= Beginning of Section =

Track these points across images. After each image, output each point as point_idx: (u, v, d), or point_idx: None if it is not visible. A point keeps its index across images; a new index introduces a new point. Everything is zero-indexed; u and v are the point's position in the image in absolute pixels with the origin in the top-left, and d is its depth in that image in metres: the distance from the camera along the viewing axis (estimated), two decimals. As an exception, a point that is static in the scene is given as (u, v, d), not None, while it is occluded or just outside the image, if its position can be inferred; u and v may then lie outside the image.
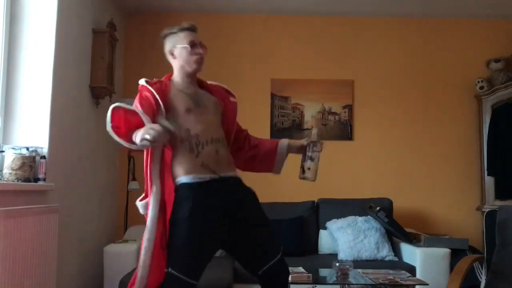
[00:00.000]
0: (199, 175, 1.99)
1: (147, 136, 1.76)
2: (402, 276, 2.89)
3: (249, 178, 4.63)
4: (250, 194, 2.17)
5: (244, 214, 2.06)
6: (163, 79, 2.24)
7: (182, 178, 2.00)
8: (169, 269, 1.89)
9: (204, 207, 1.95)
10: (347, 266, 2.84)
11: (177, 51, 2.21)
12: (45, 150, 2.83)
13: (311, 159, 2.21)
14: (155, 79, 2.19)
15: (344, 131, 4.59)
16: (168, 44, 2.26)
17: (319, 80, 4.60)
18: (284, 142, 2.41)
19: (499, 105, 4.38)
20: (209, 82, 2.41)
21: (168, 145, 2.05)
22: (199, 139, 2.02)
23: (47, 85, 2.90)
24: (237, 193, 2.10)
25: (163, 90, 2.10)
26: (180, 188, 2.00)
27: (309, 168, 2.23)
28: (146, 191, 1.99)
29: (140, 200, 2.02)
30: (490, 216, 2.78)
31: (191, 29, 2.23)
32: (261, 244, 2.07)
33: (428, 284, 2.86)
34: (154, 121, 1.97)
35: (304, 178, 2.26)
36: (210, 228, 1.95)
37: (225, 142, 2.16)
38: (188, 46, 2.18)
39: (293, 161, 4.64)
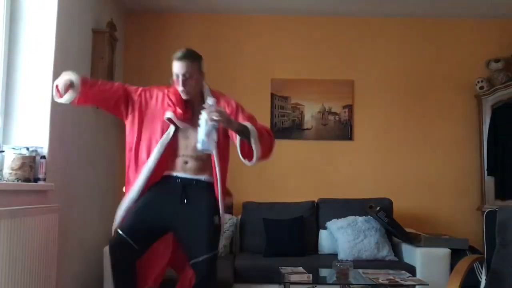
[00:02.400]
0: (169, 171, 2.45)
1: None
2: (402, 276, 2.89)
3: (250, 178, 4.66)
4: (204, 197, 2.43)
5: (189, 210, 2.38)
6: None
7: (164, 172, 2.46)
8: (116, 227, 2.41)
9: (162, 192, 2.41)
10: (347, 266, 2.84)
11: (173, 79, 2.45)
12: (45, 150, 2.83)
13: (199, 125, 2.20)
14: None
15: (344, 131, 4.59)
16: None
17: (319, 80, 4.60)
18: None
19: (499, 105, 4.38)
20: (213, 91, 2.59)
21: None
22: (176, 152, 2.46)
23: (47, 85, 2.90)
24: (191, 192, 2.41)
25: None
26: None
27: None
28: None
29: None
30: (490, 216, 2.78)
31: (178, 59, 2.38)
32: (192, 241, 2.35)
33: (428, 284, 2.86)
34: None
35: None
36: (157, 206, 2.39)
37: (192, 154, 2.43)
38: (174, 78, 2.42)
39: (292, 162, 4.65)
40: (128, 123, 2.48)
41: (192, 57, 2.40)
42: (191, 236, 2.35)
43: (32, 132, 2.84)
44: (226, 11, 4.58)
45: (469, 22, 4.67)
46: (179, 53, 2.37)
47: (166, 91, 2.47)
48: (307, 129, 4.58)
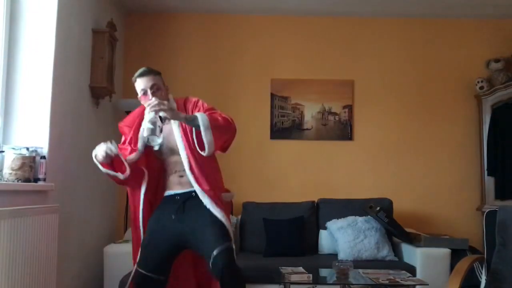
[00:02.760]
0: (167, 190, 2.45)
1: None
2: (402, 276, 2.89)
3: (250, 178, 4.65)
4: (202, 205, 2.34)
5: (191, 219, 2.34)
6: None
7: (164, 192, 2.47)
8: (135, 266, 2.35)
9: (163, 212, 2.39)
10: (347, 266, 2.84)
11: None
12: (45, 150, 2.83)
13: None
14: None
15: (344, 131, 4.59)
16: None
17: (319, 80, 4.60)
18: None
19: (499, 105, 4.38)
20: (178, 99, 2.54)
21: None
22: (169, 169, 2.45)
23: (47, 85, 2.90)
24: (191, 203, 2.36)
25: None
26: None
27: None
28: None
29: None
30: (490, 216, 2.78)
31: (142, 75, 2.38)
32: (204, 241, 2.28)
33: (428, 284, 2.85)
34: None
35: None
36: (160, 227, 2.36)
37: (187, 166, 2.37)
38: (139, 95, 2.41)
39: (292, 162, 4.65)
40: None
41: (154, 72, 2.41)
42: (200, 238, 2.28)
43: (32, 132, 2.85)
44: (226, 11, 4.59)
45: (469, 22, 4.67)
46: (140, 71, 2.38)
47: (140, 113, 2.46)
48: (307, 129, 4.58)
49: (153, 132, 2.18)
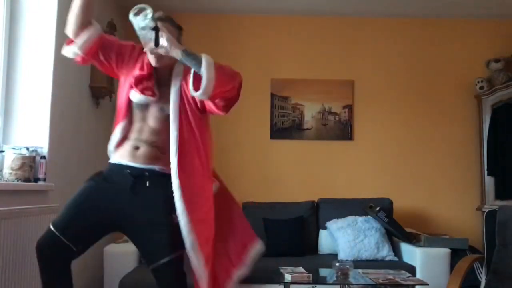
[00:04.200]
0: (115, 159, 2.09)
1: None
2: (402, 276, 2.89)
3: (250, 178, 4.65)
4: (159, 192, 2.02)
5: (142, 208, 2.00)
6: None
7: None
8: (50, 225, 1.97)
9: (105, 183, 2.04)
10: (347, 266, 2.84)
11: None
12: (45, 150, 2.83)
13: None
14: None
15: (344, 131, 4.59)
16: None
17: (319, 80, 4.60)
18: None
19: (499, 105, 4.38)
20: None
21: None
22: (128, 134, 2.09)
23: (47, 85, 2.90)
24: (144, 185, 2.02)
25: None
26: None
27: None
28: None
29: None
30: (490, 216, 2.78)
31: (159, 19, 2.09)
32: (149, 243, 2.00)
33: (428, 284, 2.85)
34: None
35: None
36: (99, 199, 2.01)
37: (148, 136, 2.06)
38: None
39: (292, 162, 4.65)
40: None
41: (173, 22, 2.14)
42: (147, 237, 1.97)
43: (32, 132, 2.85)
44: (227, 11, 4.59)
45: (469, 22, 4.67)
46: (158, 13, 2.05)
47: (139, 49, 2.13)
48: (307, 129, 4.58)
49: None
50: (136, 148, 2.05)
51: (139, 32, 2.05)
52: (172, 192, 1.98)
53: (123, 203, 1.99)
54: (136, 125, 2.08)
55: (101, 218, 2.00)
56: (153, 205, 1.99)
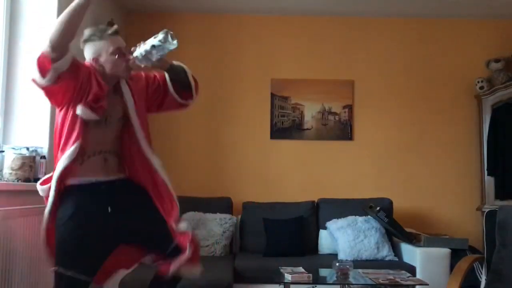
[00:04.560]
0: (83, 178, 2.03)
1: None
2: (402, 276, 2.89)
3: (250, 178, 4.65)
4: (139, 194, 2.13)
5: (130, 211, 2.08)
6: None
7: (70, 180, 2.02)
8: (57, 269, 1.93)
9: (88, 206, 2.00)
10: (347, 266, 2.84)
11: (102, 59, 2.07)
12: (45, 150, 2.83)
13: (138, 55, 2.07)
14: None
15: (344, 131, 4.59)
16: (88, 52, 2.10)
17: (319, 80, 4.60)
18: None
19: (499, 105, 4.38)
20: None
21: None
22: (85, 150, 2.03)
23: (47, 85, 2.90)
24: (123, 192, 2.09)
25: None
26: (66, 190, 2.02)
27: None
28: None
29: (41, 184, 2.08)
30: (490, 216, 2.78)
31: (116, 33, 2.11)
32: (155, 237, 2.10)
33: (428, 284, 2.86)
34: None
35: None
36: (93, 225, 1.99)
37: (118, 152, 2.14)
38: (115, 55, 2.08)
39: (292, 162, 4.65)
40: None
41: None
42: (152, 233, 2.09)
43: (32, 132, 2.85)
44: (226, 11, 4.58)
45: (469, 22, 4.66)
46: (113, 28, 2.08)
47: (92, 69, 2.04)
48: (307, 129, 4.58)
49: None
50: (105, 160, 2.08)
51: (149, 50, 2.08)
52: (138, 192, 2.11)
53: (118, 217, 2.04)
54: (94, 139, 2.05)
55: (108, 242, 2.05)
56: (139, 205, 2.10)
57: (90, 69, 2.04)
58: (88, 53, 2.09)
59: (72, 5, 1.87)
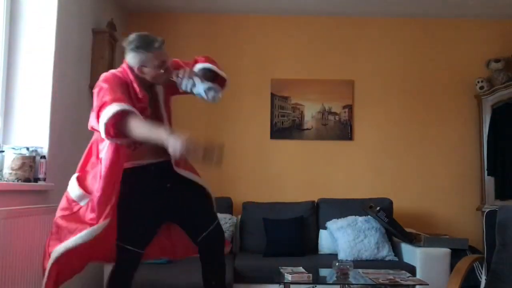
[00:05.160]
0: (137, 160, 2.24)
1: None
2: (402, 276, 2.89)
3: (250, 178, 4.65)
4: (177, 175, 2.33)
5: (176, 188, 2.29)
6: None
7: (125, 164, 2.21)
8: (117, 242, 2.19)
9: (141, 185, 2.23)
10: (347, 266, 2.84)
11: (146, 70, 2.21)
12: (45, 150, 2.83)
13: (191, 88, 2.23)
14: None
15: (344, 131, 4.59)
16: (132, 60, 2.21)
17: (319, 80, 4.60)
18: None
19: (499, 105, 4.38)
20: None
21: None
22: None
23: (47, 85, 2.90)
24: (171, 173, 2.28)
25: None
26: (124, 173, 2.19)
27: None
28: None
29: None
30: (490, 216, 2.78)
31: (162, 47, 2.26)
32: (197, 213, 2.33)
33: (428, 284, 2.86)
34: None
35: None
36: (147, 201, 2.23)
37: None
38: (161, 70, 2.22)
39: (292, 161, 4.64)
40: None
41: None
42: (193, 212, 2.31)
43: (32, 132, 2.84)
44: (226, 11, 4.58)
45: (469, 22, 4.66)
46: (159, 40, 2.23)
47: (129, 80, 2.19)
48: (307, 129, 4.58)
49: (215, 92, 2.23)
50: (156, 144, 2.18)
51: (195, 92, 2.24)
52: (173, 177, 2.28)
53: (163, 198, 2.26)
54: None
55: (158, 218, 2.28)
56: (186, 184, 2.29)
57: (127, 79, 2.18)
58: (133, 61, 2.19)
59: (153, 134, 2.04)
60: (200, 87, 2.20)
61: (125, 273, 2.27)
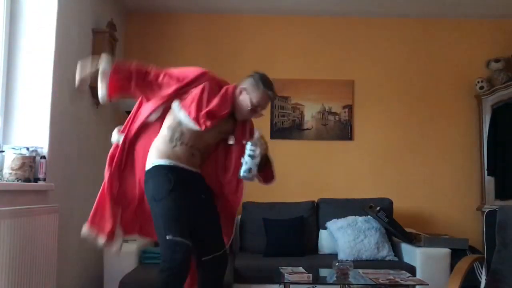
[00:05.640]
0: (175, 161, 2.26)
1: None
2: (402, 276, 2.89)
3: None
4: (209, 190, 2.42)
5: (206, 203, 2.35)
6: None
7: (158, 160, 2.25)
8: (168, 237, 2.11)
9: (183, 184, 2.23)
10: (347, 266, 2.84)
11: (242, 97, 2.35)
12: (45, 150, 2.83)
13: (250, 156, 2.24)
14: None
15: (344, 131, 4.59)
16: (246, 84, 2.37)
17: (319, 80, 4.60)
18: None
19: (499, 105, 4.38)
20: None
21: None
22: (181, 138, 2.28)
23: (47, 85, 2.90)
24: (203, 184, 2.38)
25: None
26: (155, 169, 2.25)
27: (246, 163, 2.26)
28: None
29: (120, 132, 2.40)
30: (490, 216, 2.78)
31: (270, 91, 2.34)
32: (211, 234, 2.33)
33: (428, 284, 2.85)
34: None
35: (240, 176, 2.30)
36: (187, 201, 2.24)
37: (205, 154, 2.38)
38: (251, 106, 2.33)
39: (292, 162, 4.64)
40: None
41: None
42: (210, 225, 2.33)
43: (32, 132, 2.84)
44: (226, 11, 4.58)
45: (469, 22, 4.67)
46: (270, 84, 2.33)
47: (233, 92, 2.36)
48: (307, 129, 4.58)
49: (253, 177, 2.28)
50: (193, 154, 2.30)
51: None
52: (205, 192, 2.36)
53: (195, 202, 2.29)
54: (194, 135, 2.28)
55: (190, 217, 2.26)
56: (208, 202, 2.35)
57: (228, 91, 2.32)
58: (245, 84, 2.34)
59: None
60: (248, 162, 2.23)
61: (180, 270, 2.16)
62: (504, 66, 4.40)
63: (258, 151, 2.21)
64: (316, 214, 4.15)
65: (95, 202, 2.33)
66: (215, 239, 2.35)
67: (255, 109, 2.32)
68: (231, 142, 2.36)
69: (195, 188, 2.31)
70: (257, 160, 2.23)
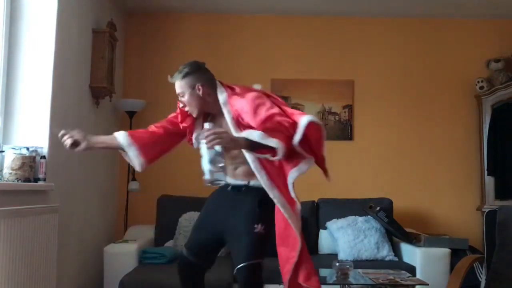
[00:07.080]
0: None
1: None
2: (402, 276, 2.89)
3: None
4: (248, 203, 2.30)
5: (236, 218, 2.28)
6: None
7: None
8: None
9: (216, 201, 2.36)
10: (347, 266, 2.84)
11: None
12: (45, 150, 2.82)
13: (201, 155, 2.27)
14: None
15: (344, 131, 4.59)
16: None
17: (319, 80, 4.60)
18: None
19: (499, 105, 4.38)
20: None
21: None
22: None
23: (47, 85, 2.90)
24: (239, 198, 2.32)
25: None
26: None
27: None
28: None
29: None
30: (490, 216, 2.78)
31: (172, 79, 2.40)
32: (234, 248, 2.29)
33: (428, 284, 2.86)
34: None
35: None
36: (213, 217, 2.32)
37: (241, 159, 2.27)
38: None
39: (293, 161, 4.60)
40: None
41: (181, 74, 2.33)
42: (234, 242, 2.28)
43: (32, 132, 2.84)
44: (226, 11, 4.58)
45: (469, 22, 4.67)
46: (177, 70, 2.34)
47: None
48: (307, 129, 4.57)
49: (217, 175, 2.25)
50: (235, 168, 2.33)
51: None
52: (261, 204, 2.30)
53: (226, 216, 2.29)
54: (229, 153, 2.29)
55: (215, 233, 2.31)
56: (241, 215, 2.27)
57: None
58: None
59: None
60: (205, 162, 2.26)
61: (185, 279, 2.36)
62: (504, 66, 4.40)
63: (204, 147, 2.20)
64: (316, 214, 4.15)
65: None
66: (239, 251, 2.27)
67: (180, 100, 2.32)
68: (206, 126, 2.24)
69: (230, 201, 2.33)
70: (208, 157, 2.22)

= End of Section =

▶ [Instructions for the task]:
Using the material above, transcribe exactly the lines from the line with "24: (237, 193, 2.10)" to the line with "35: (304, 178, 2.26)"; both count, and nothing else goes in.

▶ [Response area]:
24: (237, 193, 2.10)
25: (163, 90, 2.10)
26: (180, 188, 2.00)
27: (309, 168, 2.23)
28: (146, 191, 1.99)
29: (140, 200, 2.02)
30: (490, 216, 2.78)
31: (191, 29, 2.23)
32: (261, 244, 2.07)
33: (428, 284, 2.86)
34: (154, 121, 1.97)
35: (304, 178, 2.26)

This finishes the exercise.